Quelle: Dietrich Flechtner/ Archiv

Leipzig. Im Tarifstreit des Öffentlichen Dienstes könnten nach ersten Warnstreiks in Bauhöfen, Ämtern und der Müllabfuhr auch wieder Kitas betroffen sein. „Wir betrachten in der Vorbereitung alle Bereiche“, sagte Verdi-Landesbezirksleiter Oliver Greie am Mittwoch in Leipzig. Auch die Kitas seien nun in die Überlegungen eingebunden. „Wir werden noch eine Schippe drauflegen.“ Wann die nächsten Warnstreiks um mehr Geld für die rund 159 000 Beschäftigten von Bund und Kommunen in Sachsen, Sachsen-Anhalt und Thüringen beginnen sollen, sagte Greie zunächst nicht.

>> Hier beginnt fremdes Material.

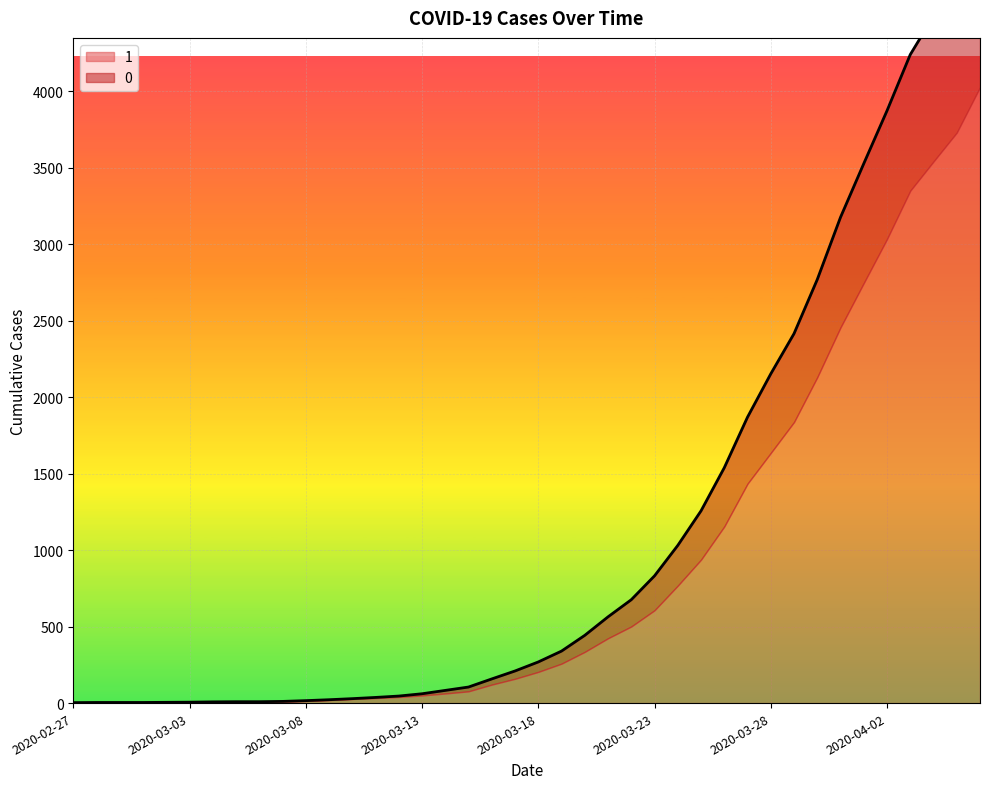

Approximately how many times larger is the value at 2020-03-21 compared to 2020-03-31?

0.2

Bei der ersten Runde hatten die Gewerkschaften die Kitas absichtlich ausgeklammert. Der Hintergrund: Vor nicht einmal einem Jahr hatten monatelange Streiks für eine Aufwertung der Erziehergehälter für eine Belastung von Eltern und Kindern gesorgt. Jetzt wollen Verdi und GEW den Druck auf die Arbeitgeber erhöhen. Die hatten bei der Tarifrunde in Potsdam am Dienstag nach eigenen Angaben drei Prozent mehr auf zwei Jahre angeboten. Die Arbeitnehmervertreter fordern sechs Prozent mehr auf ein Jahr und begründen das auch mit den jüngsten Rekordeinnamen der öffentlichen Kassen.

Ein weiterer Streitpunkt ist die betriebliche Altersvorsorge. Die Arbeitgeber wollen den Anteil der Beschäftigten einseitig anheben. „So können wir die gleiche Leistung erhalten“, begründete der Geschäftsführer des Kommunalen Arbeitgeberverbands Sachsen-Anhalt, Detlev Lehmann. Derzeit stünden die Zusatzkassen dank gebildeter Rücklagen zwar noch gut da. Mit Blick auf die aktuelle Nullzinsphase und die demografische Entwicklung werde das aber nicht so bleiben.

Experten errechneten laut Lehmann für Sachsen-Anhalt, dass für die Erhaltung der Leistungen aus der betrieblichen Altersvorsorge mittelfristig 800 000 Euro fehlen. Für Sachsen und Thüringen liegen keine Zahlen vor. Die Entwicklungen sind den Landesverbänden zufolge aber ähnlich. Verdi-Bezirksleiter Greie sprach von „spekulativen Argumenten“. Die nächste Verhandlungsrunde ist Ende April geplant.